== Task statement ==
Repeat the following entries exactly, excluding pictures.
══ Input records
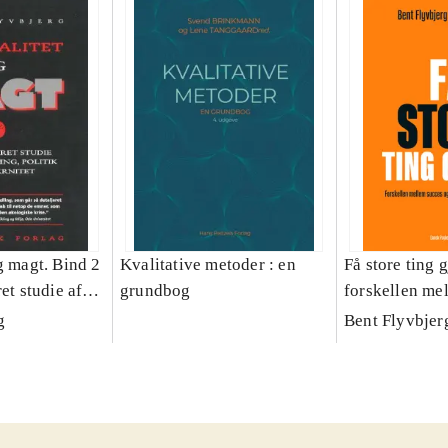
g magt. Bind 2
Kvalitative metoder : en
Få store ting g
et studie af
grundbog
forskellen me
olitik og
fiasko i alle s
g
Bent Flyvbjer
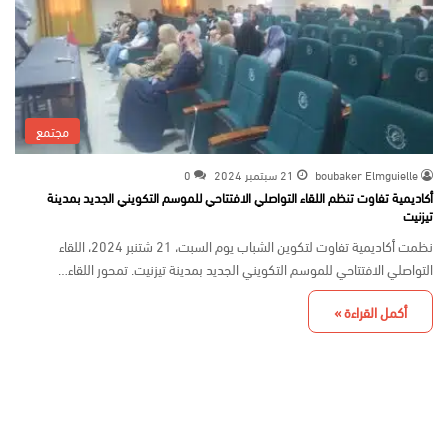
مجتمع
boubaker Elmguielle
21 سبتمبر 2024
0
أكاديمية تفاوت تنظم اللقاء التواصلي الافتتاحي للموسم التكويني الجديد بمدينة
تيزنيت
نظمت أكاديمية تفاوت لتكوين الشباب يوم السبت، 21 شتنبر 2024، اللقاء
التواصلي الافتتاحي للموسم التكويني الجديد بمدينة تيزنيت. تمحور اللقاء…
أكمل القراءة »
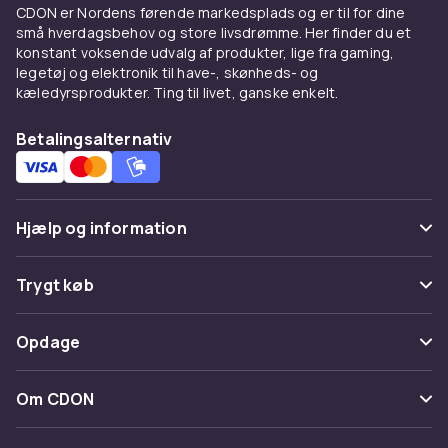
CDON er Nordens førende markedsplads og er til for dine
små hverdagsbehov og store livsdrømme. Her finder du et
konstant voksende udvalg af produkter, lige fra gaming,
legetøj og elektronik til have-, skønheds- og
kæledyrsprodukter. Ting til livet, ganske enkelt.
Betalingsalternativ
Hjælp og information
Ofte stillede spørgsmål
Trygt køb
Spor pakke
Betaling
Opdage
Fortryd & returner her
Levering
Kategorier
Kontakt os
Om CDON
Vilkår & policy
Maerke
Om os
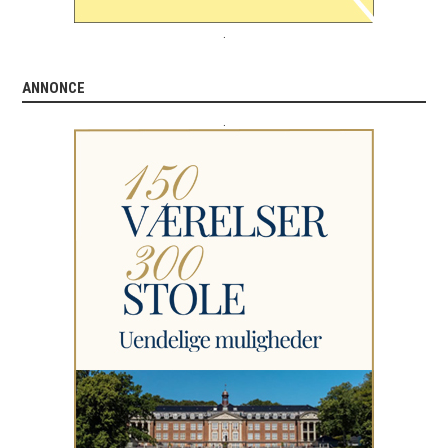
.
ANNONCE
.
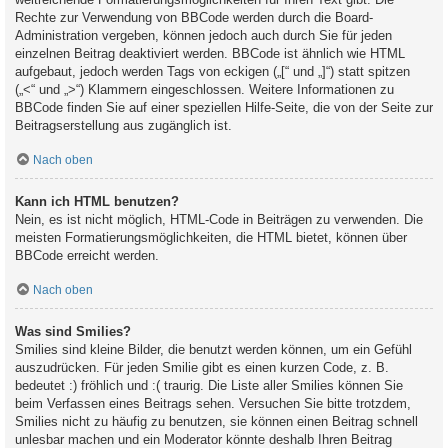
Rechte zur Verwendung von BBCode werden durch die Board-
Administration vergeben, können jedoch auch durch Sie für jeden
einzelnen Beitrag deaktiviert werden. BBCode ist ähnlich wie HTML
aufgebaut, jedoch werden Tags von eckigen („[“ und „]“) statt spitzen
(„<“ und „>“) Klammern eingeschlossen. Weitere Informationen zu
BBCode finden Sie auf einer speziellen Hilfe-Seite, die von der Seite zur
Beitragserstellung aus zugänglich ist.
Nach oben
Kann ich HTML benutzen?
Nein, es ist nicht möglich, HTML-Code in Beiträgen zu verwenden. Die
meisten Formatierungsmöglichkeiten, die HTML bietet, können über
BBCode erreicht werden.
Nach oben
Was sind Smilies?
Smilies sind kleine Bilder, die benutzt werden können, um ein Gefühl
auszudrücken. Für jeden Smilie gibt es einen kurzen Code, z. B.
bedeutet :) fröhlich und :( traurig. Die Liste aller Smilies können Sie
beim Verfassen eines Beitrags sehen. Versuchen Sie bitte trotzdem,
Smilies nicht zu häufig zu benutzen, sie können einen Beitrag schnell
unlesbar machen und ein Moderator könnte deshalb Ihren Beitrag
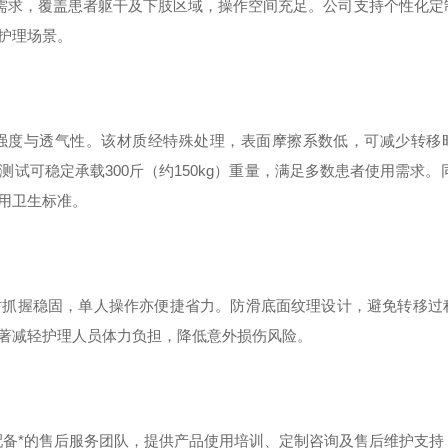
转移需求，覆盖患者躯干及下肢区域，操作空间充足。公司支持个性化定
护理场景。
高强度与透气性。该材质经特殊处理，表面摩擦系数低，可减少转移
可稳定承载300斤（约150kg）重量，满足多数患者使用需求。
用卫生标准。
时抓握稳固，单人操作亦便捷省力。防滑底面纹理设计，避免转移过
著减轻护理人员体力负担，降低意外损伤风险。
配备*的售后服务团队，提供产品使用培训、定制咨询及售后维护支持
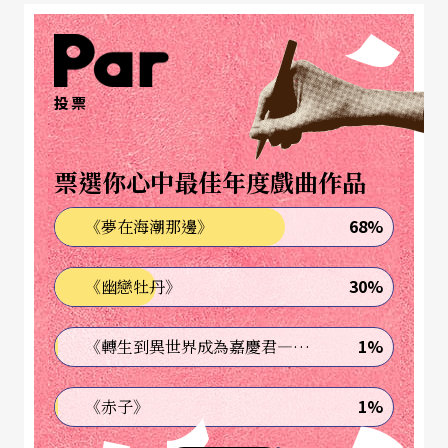
文華奬強調綜合性集體成就
評奬設戲曲、話劇、歌劇、舞劇、歌舞樂舞、兒童
投票
劇六大門類。由文化部領導、藝術管理官員和文藝
界知名學者專家組成評奬委員會進行運作，要求具
票選你心中最佳年度戲曲作品
有公正性和權威性。文華奬的條件是參評的劇目必
68%
《夢在海潮那邊》
須是新劇目，老的傳統戲不參評。所謂劇目，包括
編劇、導演、表演、音樂、舞美等項，劇目是綜合
30%
《幽戀牡丹》
性的整體藝術呈現。文華奬的特點是三不照顧：不
照顧地區、不照顧演員、不照顧過去已經取得的成
1%
《轉生到異世界成為嘉慶君—發現我的祖先是詐騙集團!?》
就。文華奬強調綜合性的集體奬，只有獲得大奬、
1%
《赤子》
新劇目和新節目之後，才有資格評選編、導、演、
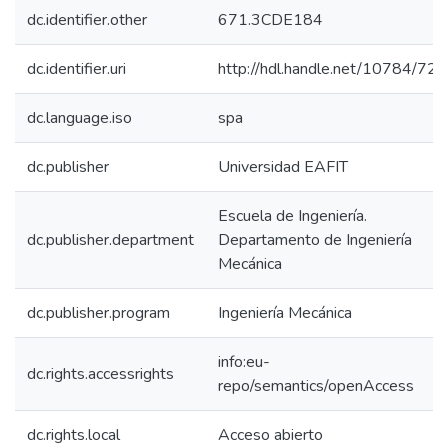
dc.identifier.other
671.3CDE184
dc.identifier.uri
http://hdl.handle.net/10784/72
dc.language.iso
spa
dc.publisher
Universidad EAFIT
Escuela de Ingeniería.
dc.publisher.department
Departamento de Ingeniería
Mecánica
dc.publisher.program
Ingeniería Mecánica
info:eu-
dc.rights.accessrights
repo/semantics/openAccess
dc.rights.local
Acceso abierto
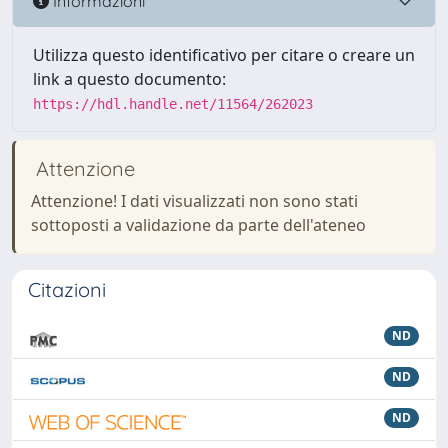
Informazioni
Utilizza questo identificativo per citare o creare un
link a questo documento:
https://hdl.handle.net/11564/262023
Attenzione
Attenzione! I dati visualizzati non sono stati
sottoposti a validazione da parte dell'ateneo
Citazioni
ND
ND
ND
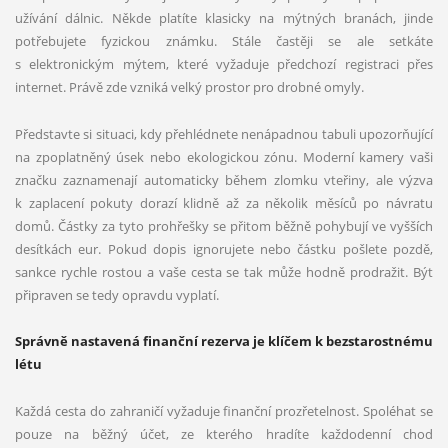
užívání dálnic. Někde platíte klasicky na mýtných branách, jinde
potřebujete fyzickou známku. Stále častěji se ale setkáte
s elektronickým mýtem, které vyžaduje předchozí registraci přes
internet. Právě zde vzniká velký prostor pro drobné omyly.
Představte si situaci, kdy přehlédnete nenápadnou tabuli upozorňující
na zpoplatněný úsek nebo ekologickou zónu. Moderní kamery vaši
značku zaznamenají automaticky během zlomku vteřiny, ale výzva
k zaplacení pokuty dorazí klidně až za několik měsíců po návratu
domů. Částky za tyto prohřešky se přitom běžně pohybují ve vyšších
desítkách eur. Pokud dopis ignorujete nebo částku pošlete pozdě,
sankce rychle rostou a vaše cesta se tak může hodně prodražit. Být
připraven se tedy opravdu vyplatí.
Správně nastavená finanční rezerva je klíčem k bezstarostnému
létu
Každá cesta do zahraničí vyžaduje finanční prozřetelnost. Spoléhat se
pouze na běžný účet, ze kterého hradíte každodenní chod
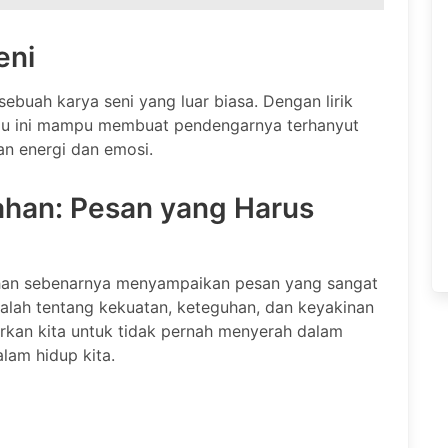
eni
ebuah karya seni yang luar biasa. Dengan lirik
gu ini mampu membuat pendengarnya terhanyut
an energi dan emosi.
mahan: Pesan yang Harus
mahan sebenarnya menyampaikan pesan yang sangat
dalah tentang kekuatan, keteguhan, dan keyakinan
arkan kita untuk tidak pernah menyerah dalam
lam hidup kita.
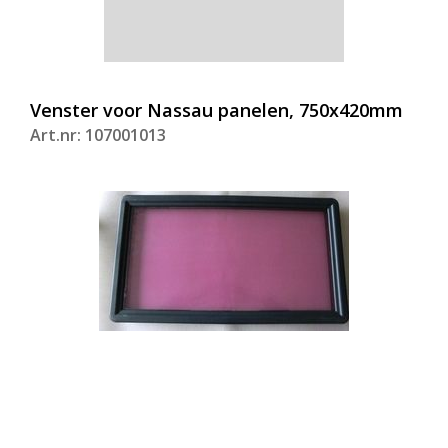
Venster voor Nassau panelen, 750x420mm
Art.nr: 107001013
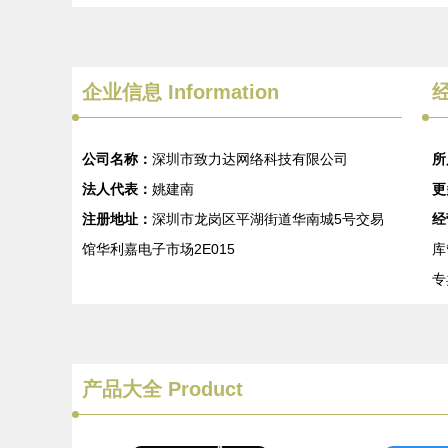
企业信息
Information
经
公司名称：
深圳市致力达网络科技有限公司
所
法人代表：
姚建南
更
注册地址：
深圳市龙岗区平湖街道华南城5号交易
经
馆华利嘉电子市场2E015
库
专
产品大全
Product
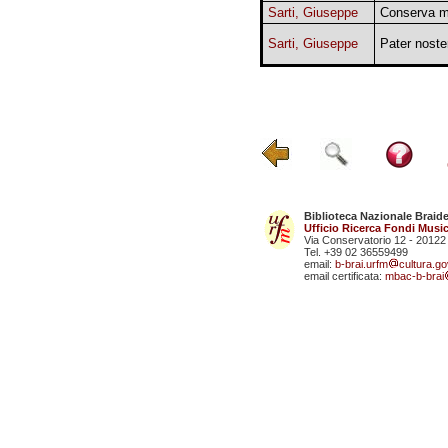
Sarti, Giuseppe
Conserva 
Sarti, Giuseppe
Pater noste
Biblioteca Nazionale Braid
Ufficio Ricerca Fondi Music
Via Conservatorio 12 - 20122
Tel. +39 02 36559499
email:
b-brai.urfm
cultura.gov
email certificata:
mbac-b-brai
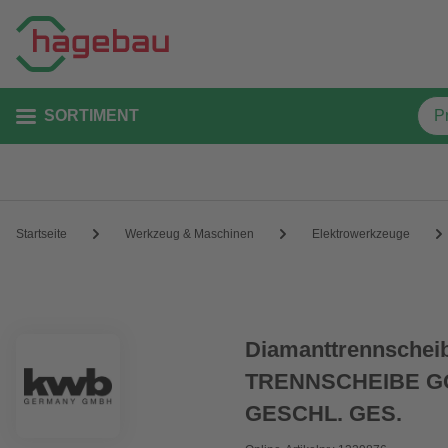
SORTIMENT
Startseite
Werkzeug & Maschinen
Elektrowerkzeuge
Diamanttrennschei
TRENNSCHEIBE GO
GESCHL. GES.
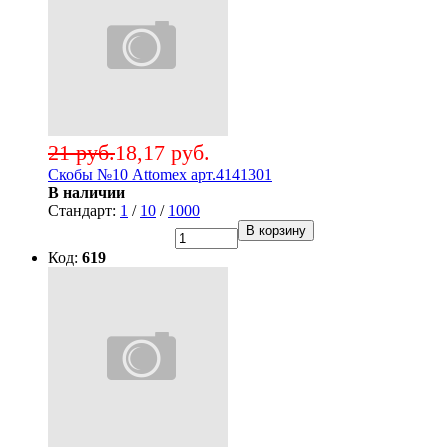
21 руб.
18,17 руб.
Скобы №10 Attomex арт.4141301
В наличии
Стандарт:
1
/
10
/
1000
В корзину
Код:
619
════
== Completed exercise ==
g magt. Bind 2
Kvalitative metoder : en
Få store ting g
et studie af
grundbog
forskellen me
olitik og
fiasko i alle s
g
Bent Flyvbjer
مجتمع
boubaker Elmguielle
21 سبتمبر 2024
0
أكاديمية تفاوت تنظم اللقاء التواصلي الافتتاحي للموسم التكويني الجديد بمدينة
تيزنيت
نظمت أكاديمية تفاوت لتكوين الشباب يوم السبت، 21 شتنبر 2024، اللقاء
التواصلي الافتتاحي للموسم التكويني الجديد بمدينة تيزنيت. تمحور اللقاء…
أكمل القراءة »
CDON er Nordens førende markedsplads og er til for dine
små hverdagsbehov og store livsdrømme. Her finder du et
konstant voksende udvalg af produkter, lige fra gaming,
legetøj og elektronik til have-, skønheds- og
kæledyrsprodukter. Ting til livet, ganske enkelt.
Betalingsalternativ
Hjælp og information
Ofte stillede spørgsmål
Trygt køb
Spor pakke
Betaling
Opdage
Fortryd & returner her
Levering
Kategorier
Kontakt os
Om CDON
Vilkår & policy
Maerke
Om os
.
ANNONCE
.
Rechte zur Verwendung von BBCode werden durch die Board-
Administration vergeben, können jedoch auch durch Sie für jeden
einzelnen Beitrag deaktiviert werden. BBCode ist ähnlich wie HTML
aufgebaut, jedoch werden Tags von eckigen („[“ und „]“) statt spitzen
(„<“ und „>“) Klammern eingeschlossen. Weitere Informationen zu
BBCode finden Sie auf einer speziellen Hilfe-Seite, die von der Seite zur
Beitragserstellung aus zugänglich ist.
Nach oben
Kann ich HTML benutzen?
Nein, es ist nicht möglich, HTML-Code in Beiträgen zu verwenden. Die
meisten Formatierungsmöglichkeiten, die HTML bietet, können über
BBCode erreicht werden.
Nach oben
Was sind Smilies?
Smilies sind kleine Bilder, die benutzt werden können, um ein Gefühl
auszudrücken. Für jeden Smilie gibt es einen kurzen Code, z. B.
bedeutet :) fröhlich und :( traurig. Die Liste aller Smilies können Sie
beim Verfassen eines Beitrags sehen. Versuchen Sie bitte trotzdem,
Smilies nicht zu häufig zu benutzen, sie können einen Beitrag schnell
unlesbar machen und ein Moderator könnte deshalb Ihren Beitrag
转移需求，覆盖患者躯干及下肢区域，操作空间充足。公司支持个性化定
护理场景。
高强度与透气性。该材质经特殊处理，表面摩擦系数低，可减少转移
可稳定承载300斤（约150kg）重量，满足多数患者使用需求。
用卫生标准。
时抓握稳固，单人操作亦便捷省力。防滑底面纹理设计，避免转移过
著减轻护理人员体力负担，降低意外损伤风险。
配备*的售后服务团队，提供产品使用培训、定制咨询及售后维护支持
文華奬強調綜合性集體成就
評奬設戲曲、話劇、歌劇、舞劇、歌舞樂舞、兒童
投票
劇六大門類。由文化部領導、藝術管理官員和文藝
界知名學者專家組成評奬委員會進行運作，要求具
票選你心中最佳年度戲曲作品
有公正性和權威性。文華奬的條件是參評的劇目必
68%
《夢在海潮那邊》
須是新劇目，老的傳統戲不參評。所謂劇目，包括
編劇、導演、表演、音樂、舞美等項，劇目是綜合
30%
《幽戀牡丹》
性的整體藝術呈現。文華奬的特點是三不照顧：不
照顧地區、不照顧演員、不照顧過去已經取得的成
1%
《轉生到異世界成為嘉慶君—發現我的祖先是詐騙集團!?》
就。文華奬強調綜合性的集體奬，只有獲得大奬、
1%
《赤子》
新劇目和新節目之後，才有資格評選編、導、演、
dc.identifier.other
671.3CDE184
dc.identifier.uri
http://hdl.handle.net/10784/72
dc.language.iso
spa
dc.publisher
Universidad EAFIT
Escuela de Ingeniería.
dc.publisher.department
Departamento de Ingeniería
Mecánica
dc.publisher.program
Ingeniería Mecánica
info:eu-
dc.rights.accessrights
repo/semantics/openAccess
dc.rights.local
Acceso abierto
Informazioni
Utilizza questo identificativo per citare o creare un
link a questo documento:
https://hdl.handle.net/11564/262023
Attenzione
Attenzione! I dati visualizzati non sono stati
sottoposti a validazione da parte dell'ateneo
Citazioni
ND
ND
ND
užívání dálnic. Někde platíte klasicky na mýtných branách, jinde
potřebujete fyzickou známku. Stále častěji se ale setkáte
s elektronickým mýtem, které vyžaduje předchozí registraci přes
internet. Právě zde vzniká velký prostor pro drobné omyly.
Představte si situaci, kdy přehlédnete nenápadnou tabuli upozorňující
na zpoplatněný úsek nebo ekologickou zónu. Moderní kamery vaši
značku zaznamenají automaticky během zlomku vteřiny, ale výzva
k zaplacení pokuty dorazí klidně až za několik měsíců po návratu
domů. Částky za tyto prohřešky se přitom běžně pohybují ve vyšších
desítkách eur. Pokud dopis ignorujete nebo částku pošlete pozdě,
sankce rychle rostou a vaše cesta se tak může hodně prodražit. Být
připraven se tedy opravdu vyplatí.
Správně nastavená finanční rezerva je klíčem k bezstarostnému
létu
Každá cesta do zahraničí vyžaduje finanční prozřetelnost. Spoléhat se
pouze na běžný účet, ze kterého hradíte každodenní chod
eni
ebuah karya seni yang luar biasa. Dengan lirik
gu ini mampu membuat pendengarnya terhanyut
an energi dan emosi.
mahan: Pesan yang Harus
mahan sebenarnya menyampaikan pesan yang sangat
dalah tentang kekuatan, keteguhan, dan keyakinan
arkan kita untuk tidak pernah menyerah dalam
lam hidup kita.
Venster voor Nassau panelen, 750x420mm
Art.nr: 107001013
企业信息
Information
经
公司名称：
深圳市致力达网络科技有限公司
所
法人代表：
姚建南
更
注册地址：
深圳市龙岗区平湖街道华南城5号交易
经
馆华利嘉电子市场2E015
库
专
产品大全
Product
Sarti, Giuseppe
Conserva 
Sarti, Giuseppe
Pater noste
Biblioteca Nazionale Braid
Ufficio Ricerca Fondi Music
Via Conservatorio 12 - 20122
Tel. +39 02 36559499
email:
b-brai.urfm
cultura.gov
email certificata:
mbac-b-brai
SORTIMENT
Startseite
Werkzeug & Maschinen
Elektrowerkzeuge
Diamanttrennschei
TRENNSCHEIBE GO
GESCHL. GES.
21 руб.
18,17 руб.
Скобы №10 Attomex арт.4141301
В наличии
Стандарт:
1
/
10
/
1000
В корзину
Код:
619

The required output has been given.